Extract provided:
# Jester (now in recovery from his op) latest pictures :D



## SmitJester (Nov 3, 2011)

Thought I would upload some new ones  

Firstly exploring my bed and me  

















Then I introduced him to his own pillow  I think it's safe to say he loves it 





















From top to tail he is now 26" long  and as you can see he is on the road to recovery with his leg  bless him


----------



## TeguBuzz (Nov 3, 2011)

He looks great! Hoping for a full recovery.


----------



## SmitJester (Nov 3, 2011)

Thank you, tbh I think he is loving it as he is getting all of my attention and treated all the time haha  he is special to me though so he's worth it


----------



## Bubblz Calhoun (Nov 3, 2011)

_He's a cute lil blue _


----------



## SmitJester (Nov 3, 2011)

Blue? He's a b&w  well unless I was told incorrectly at sale??


----------



## TeguBuzz (Nov 3, 2011)

He's got the dark snout.. I thought it was a blue, but I've seen some normals with darker snouts before. Not too sure though seeing that my blues a real high blue/white.


----------



## SmitJester (Nov 3, 2011)

Oh right, well he isn't a bright white or have a blue tint at all ?

Parts of the exercise:
(1) Write out everything in the Jester thread from "## Bubblz Calhoun" down to "incorrectly at sale??".
(2) Using the Jester thread, decide whether each statement below agrees with it, and answer yes or no with the deciding words quoted: (a) Jester is 26" long from top to tail. (b) SmitJester says Jester is a blue. (c) TeguBuzz is certain Jester is a blue.

Recorded information:
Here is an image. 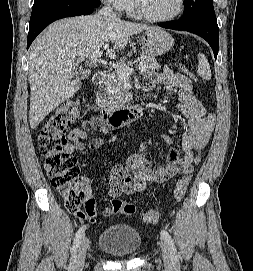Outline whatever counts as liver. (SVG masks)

Per-task outputs:
(1)
## Bubblz Calhoun (Nov 3, 2011)

_He's a cute lil blue _


----------



## SmitJester (Nov 3, 2011)

Blue? He's a b&w  well unless I was told incorrectly at sale??

(2)
(a) Yes: "From top to tail he is now 26" long"
(b) No: "He's a b&w"
(c) No: "Not too sure though"